Your site is a graph, whether you say so or not

Behind a good page there's a set of facts and how they connect. This company. Its products. Their status. Its region. Its VAT number. A post, its author, its date. Nodes and edges.

If you spell that graph out, the machine reads it directly. If you don't, it guesses from your paragraphs, and it guesses wrong.

Spelling it out has a boring name: structured data. schema.org, JSON-LD, the tags nobody sees. It's not decoration. It's you handing the machine the graph instead of making it reverse-engineer one.

Organization: who you are, the VAT id, the region you serve.
WebSite and BlogPosting: what this is, who wrote it, when.
FAQPage: the exact questions, with the exact answers, ready to quote.

The FAQ schema is the sneaky one. Answer engines love lifting a clean question-and-answer pair. Give them one and you're not hoping to get cited. You're making it easy.

Say who you are, out loud

Half of GEO is disambiguation. "Pixl" is a hundred things. So the site says, in plain machine-readable text, which one it means: the Belgian software company, not the image editor with a similar name.

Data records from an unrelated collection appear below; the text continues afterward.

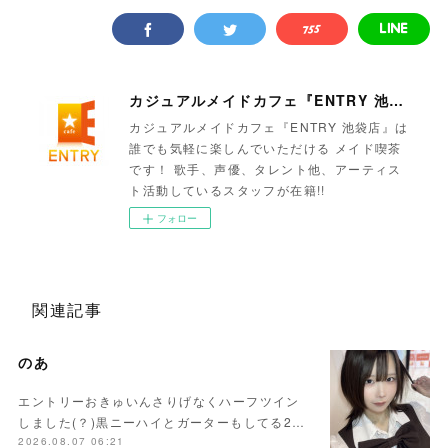
カジュアルメイドカフェ『ENTRY 池袋店』
カジュアルメイドカフェ『ENTRY 池袋店』は
誰でも気軽に楽しんでいただける メイド喫茶
です！ 歌手、声優、タレント他、アーティス
ト活動しているスタッフが在籍!!
フォロー
関連記事
のあ
エントリーおきゅいんさりげなくハーフツイン
しました(？)黒ニーハイとガーターもしてる2…
2026.08.07 06:21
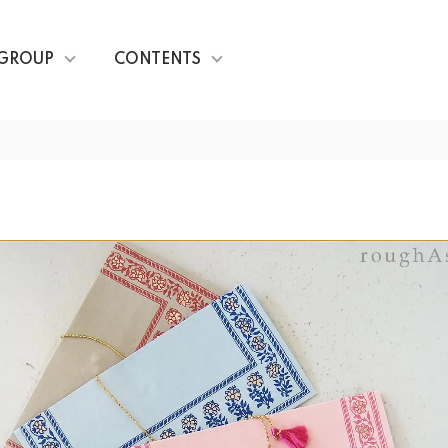
GROUP
CONTENTS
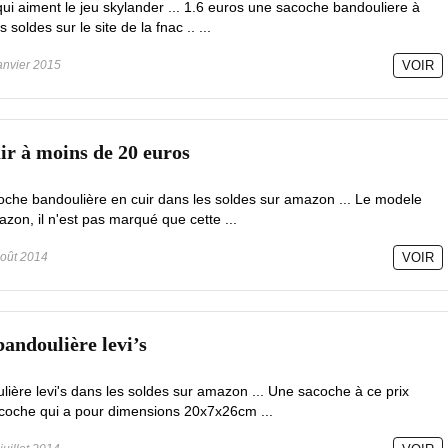
ui aiment le jeu skylander ... 1.6 euros une sacoche bandouliere à
s soldes sur le site de la fnac .. ...
anvier 2015
VOIR
ir à moins de 20 euros
che bandoulière en cuir dans les soldes sur amazon ... Le modele
zon, il n'est pas marqué que cette ...
oût 2014
VOIR
bandoulière levi’s
ière levi's dans les soldes sur amazon ... Une sacoche à ce prix
Sacoche qui a pour dimensions 20x7x26cm ...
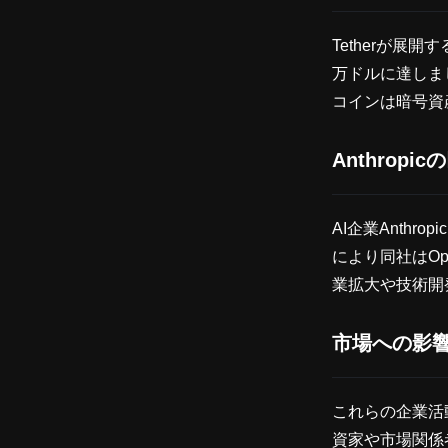
Tetherが展
万ドルに達しま
コインは暗号資
Anthrop
AI企業Anth
により同社はO
業拡大や技術開
市場への影
これらの企業活
資家や市場関係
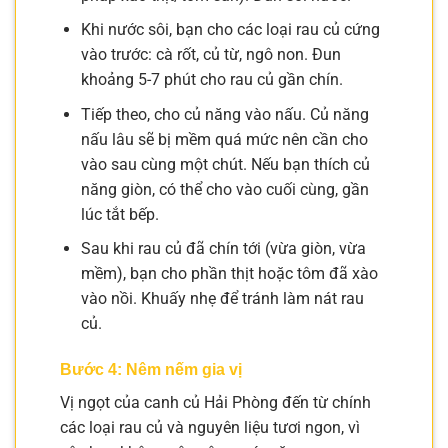
Khi nước sôi, bạn cho các loại rau củ cứng
vào trước: cà rốt, củ từ, ngô non. Đun
khoảng 5-7 phút cho rau củ gần chín.
Tiếp theo, cho củ năng vào nấu. Củ năng
nấu lâu sẽ bị mềm quá mức nên cần cho
vào sau cùng một chút. Nếu bạn thích củ
năng giòn, có thể cho vào cuối cùng, gần
lúc tắt bếp.
Sau khi rau củ đã chín tới (vừa giòn, vừa
mềm), bạn cho phần thịt hoặc tôm đã xào
vào nồi. Khuấy nhẹ để tránh làm nát rau
củ.
Bước 4: Nêm nếm gia vị
Vị ngọt của canh củ Hải Phòng đến từ chính
các loại rau củ và nguyên liệu tươi ngon, vì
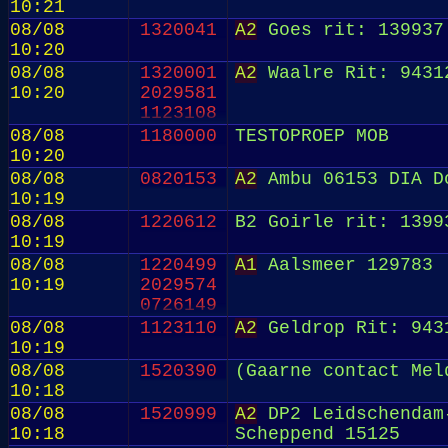
10:21
08/08
1320041
A2
Goes rit: 139937
10:20
08/08
1320001
A2
Waalre Rit: 9431
10:20
2029581
1123108
08/08
1180000
TESTOPROEP MOB
10:20
08/08
0820153
A2
Ambu 06153 DIA D
10:19
08/08
1220612
B2 Goirle rit: 1399
10:19
08/08
1220499
A1
Aalsmeer 129783
10:19
2029574
0726149
08/08
1123110
A2
Geldrop Rit: 943
10:19
08/08
1520390
(Gaarne contact Mel
10:18
08/08
1520999
A2
DP2 Leidschendam-
10:18
Scheppend 15125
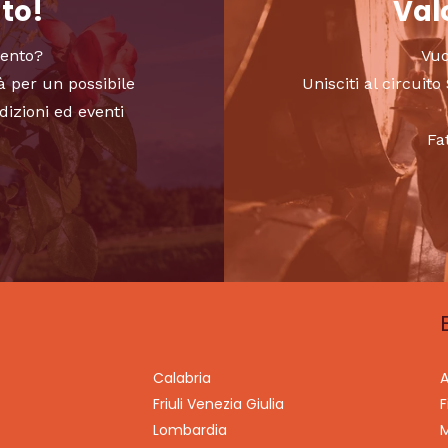
nto!
Valo
vento?
Vuo
à per un possibile
Unisciti al circui
dizioni ed eventi
Fa
Calabria
A
Friuli Venezia Giulia
F
Lombardia
M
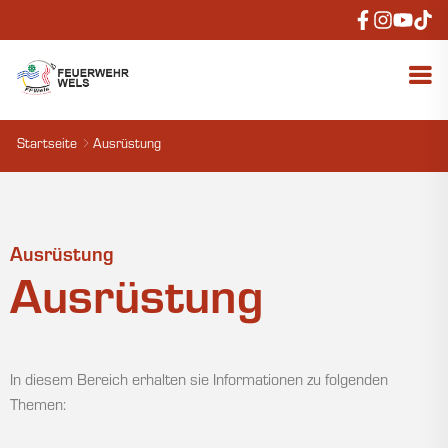
Startseite
Ausrüstung
Ausrüstung
Ausrüstung
In diesem Bereich erhalten sie Informationen zu folgenden
Themen:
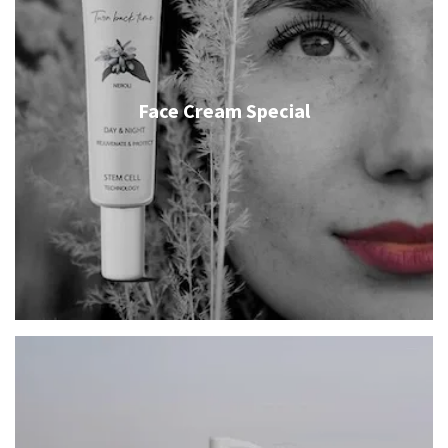
Face Cream Special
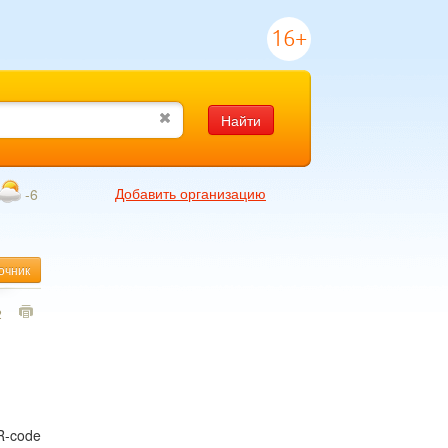
16+
Найти
Добавить организацию
-6
очник
2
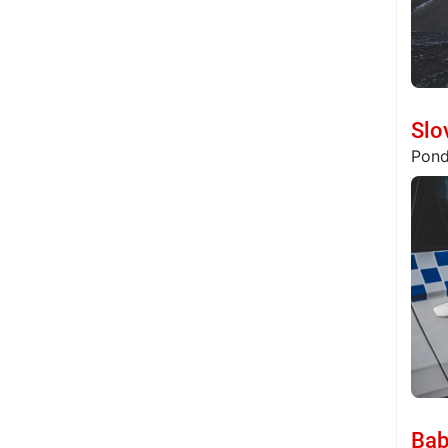
Slo
Pondě
Bab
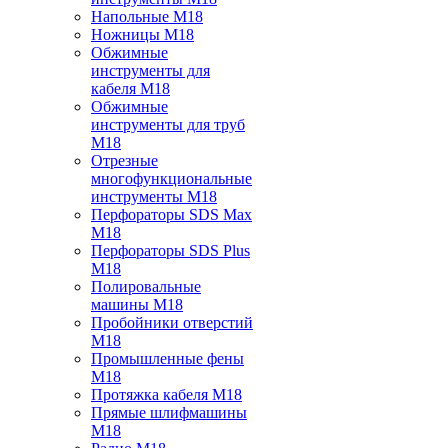
Напольные M18
Ножницы M18
Обжимные
инструменты для
кабеля M18
Обжимные
инструменты для труб
M18
Отрезные
многофункциональные
инструменты M18
Перфораторы SDS Max
M18
Перфораторы SDS Plus
M18
Полировальные
машины M18
Пробойники отверстий
M18
Промышленные фены
M18
Протяжка кабеля M18
Прямые шлифмашины
M18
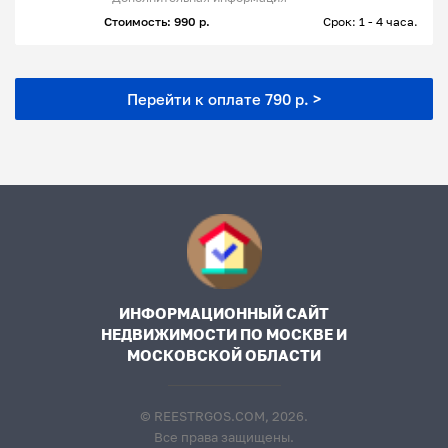
Стоимость: 990 р.
Срок: 1 - 4 часа.
Перейти к оплате 790 р. >
ИНФОРМАЦИОННЫЙ САЙТ
НЕДВИЖИМОСТИ ПО МОСКВЕ И
МОСКОВСКОЙ ОБЛАСТИ
© REESTRGOS.COM, 2026.
Все права защищены.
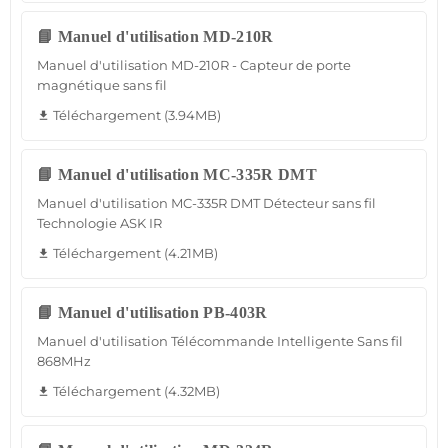
📘 Manuel d'utilisation MD-210R
Manuel d'utilisation MD-210R - Capteur de porte
magnétique sans fil
Téléchargement (3.94MB)
file_download
📘 Manuel d'utilisation MC-335R DMT
Manuel d'utilisation MC-335R DMT Détecteur sans fil
Technologie ASK IR
Téléchargement (4.21MB)
file_download
📘 Manuel d'utilisation PB-403R
Manuel d'utilisation Télécommande Intelligente Sans fil
868MHz
Téléchargement (4.32MB)
file_download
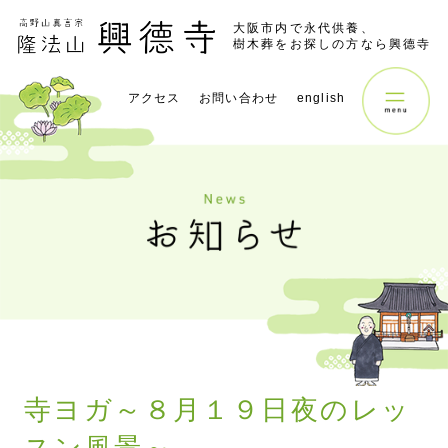
大阪市内で永代供養、
樹木葬をお探しの方なら興德寺
アクセス
お問い合わせ
english
寺ヨガ～８月１９日夜のレッ
スン風景～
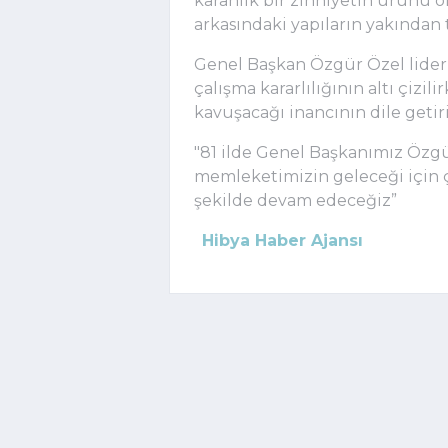
karanlık bir zihniyetin ürünü 
arkasındaki yapıların yakından t
Genel Başkan Özgür Özel liderl
çalışma kararlılığının altı çizil
kavuşacağı inancının dile getiri
"81 ilde Genel Başkanımız Özg
memleketimizin geleceği için 
şekilde devam edeceğiz”
Hibya Haber Ajansı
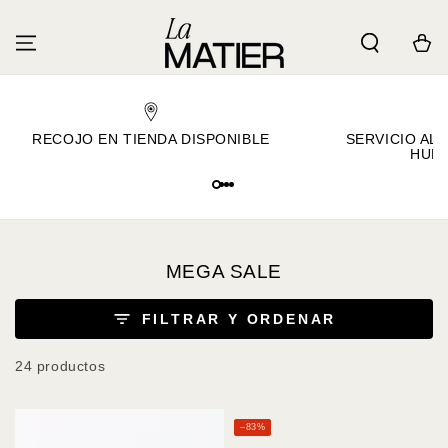
IR AL
CONTENIDO
Carrito
RECOJO EN TIENDA DISPONIBLE
SERVICIO AL 
HUM
Colección:
MEGA SALE
FILTRAR Y ORDENAR
24 productos
–83%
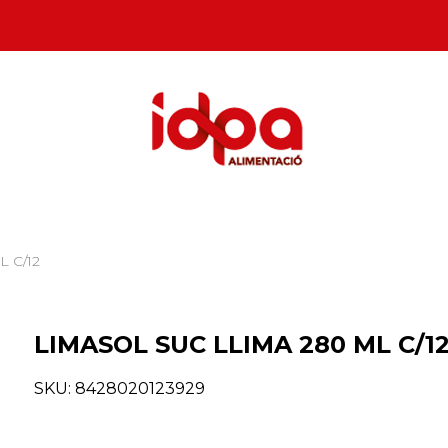
 C/12
LIMASOL SUC LLIMA 280 ML C/1
SKU:
8428020123929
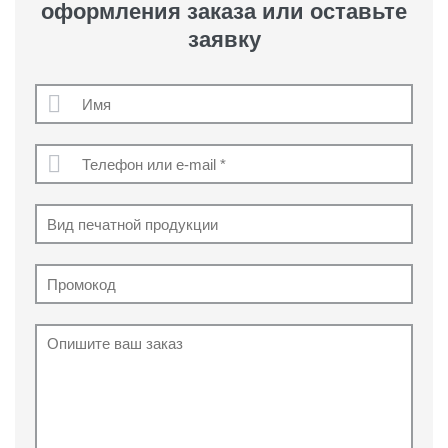
оформления заказа или оставьте
заявку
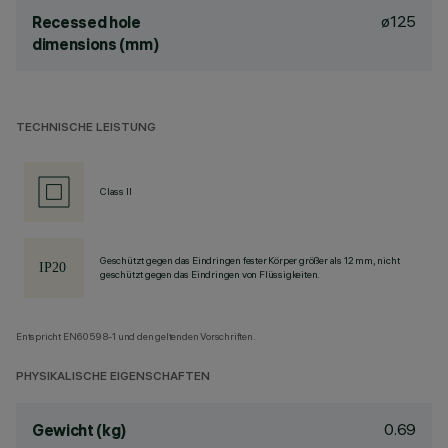
ø125
Recessed hole
dimensions (mm)
TECHNISCHE LEISTUNG
Class II
Geschützt gegen das Eindringen fester Körper größer als 12 mm, nicht
geschützt gegen das Eindringen von Flüssigkeiten.
Entspricht EN60598-1 und den geltenden Vorschriften.
PHYSIKALISCHE EIGENSCHAFTEN
0.69
Gewicht (kg)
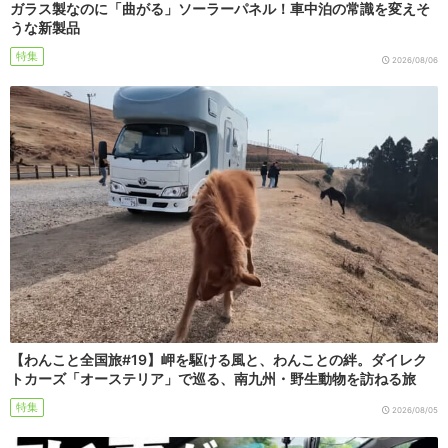
ガラス製なのに「曲がる」ソーラーパネル！車中泊の常識を変えそ
うな新製品
特集
2026/08/06
【わんこと全国旅#19】岬を駆ける風と、わんことの絆。ダイレク
トカーズ「オーステリア」で巡る、南九州・野生動物を訪ねる旅
特集
2026/08/05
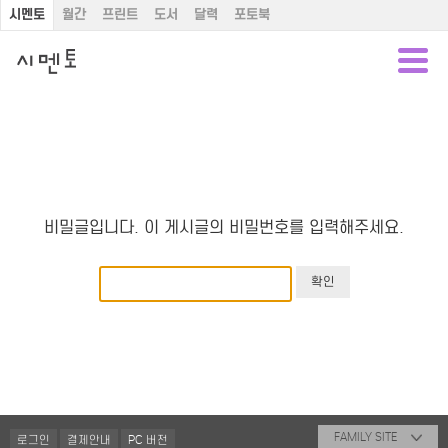
시멘토
월간
프린트
도서
달력
포토북
비밀글입니다. 이 게시글의 비밀번호를 입력해주세요.
FAMILY SITE
로그인
결제안내
PC 버전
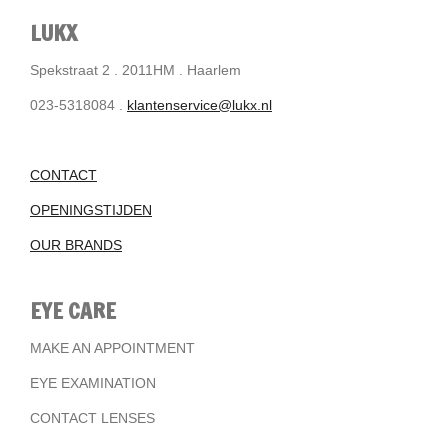
LUKX
Spekstraat 2 . 2011HM . Haarlem
023-5318084 .
klantenservice@lukx.nl
CONTACT
OPENINGSTIJDEN
OUR BRANDS
EYE CARE
MAKE AN APPOINTMENT
EYE EXAMINATION
CONTACT LENSES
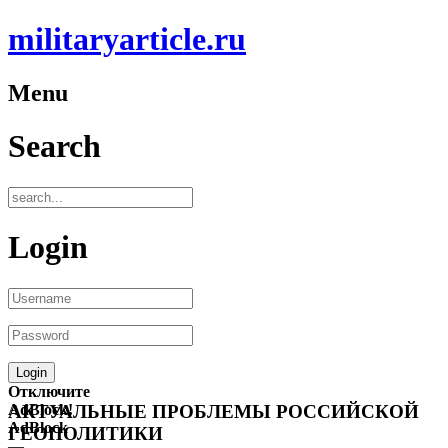
militaryarticle.ru
Menu
Search
Login
Отключите
AdBlock!
АКТУАЛЬНЫЕ ПРОБЛЕМЫ РОССИЙСКОЙ
AdBlock
ГЕОПОЛИТИКИ
—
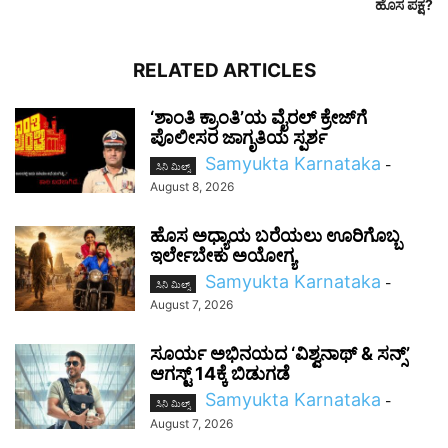
ಹೊಸ ಪಕ್ಷ?
RELATED ARTICLES
‘ಶಾಂತಿ ಕ್ರಾಂತಿ’ಯ ವೈರಲ್ ಕ್ರೇಜ್‌ಗೆ
ಪೊಲೀಸರ ಜಾಗೃತಿಯ ಸ್ಪರ್ಶ
Samyukta Karnataka
-
ಸಿನಿ ಮಿಲ್ಸ್
August 8, 2026
ಹೊಸ ಅಧ್ಯಾಯ ಬರೆಯಲು ಊರಿಗೊಬ್ಬ
ಇರ್ಲೇಬೇಕು ಅಯೋಗ್ಯ
Samyukta Karnataka
-
ಸಿನಿ ಮಿಲ್ಸ್
August 7, 2026
ಸೂರ್ಯ ಅಭಿನಯದ ‘ವಿಶ್ವನಾಥ್ & ಸನ್ಸ್’
ಆಗಸ್ಟ್ 14ಕ್ಕೆ ಬಿಡುಗಡೆ
Samyukta Karnataka
-
ಸಿನಿ ಮಿಲ್ಸ್
August 7, 2026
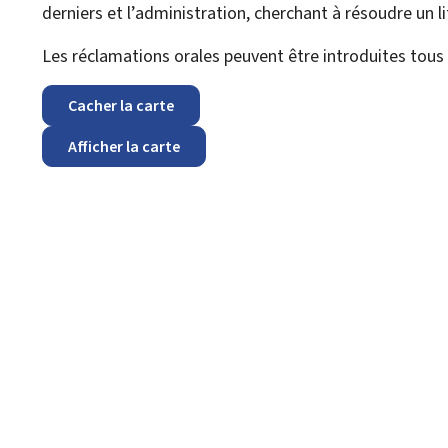
derniers et l’administration, cherchant à résoudre un li
Les réclamations orales peuvent être introduites tous
Cacher la carte
Afficher la carte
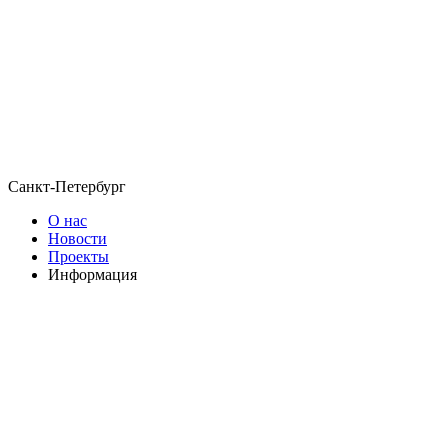
Санкт-Петербург
О нас
Новости
Проекты
Информация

That lives in llms.txt, a file written for models the way robots.txt is written for crawlers. It states the brand, the products and their honest status, and how an assistant should describe us. If a model is going to talk about you anyway, you may as well hand it the script.

The honest state

This is a build-in-public post, so the honest version.

The graph is real. This site emits Organization, WebSite, BlogPosting and FAQPage as JSON-LD, serves llms.txt, and ships proper hreflang for its three languages, so a French question doesn't get an English page. That part is done and measurable today.

Being cited by ChatGPT is not a thing you "finish." It's slow, it's noisy, and nobody hands you a dashboard for it. I can build the graph clean and readable. I can't force the citation.

What I refuse to do is fake proof. No invented traffic numbers, no "10x your ranking." Just a site machines can read without guessing.

The point

Old SEO wrote for a crawler ranking ten links. New SEO writes for a model choosing one answer.

Same job, harder reader. Give it the graph, name yourself clearly, keep it honest.

Write for the machine that reads. The humans are downstream of it now.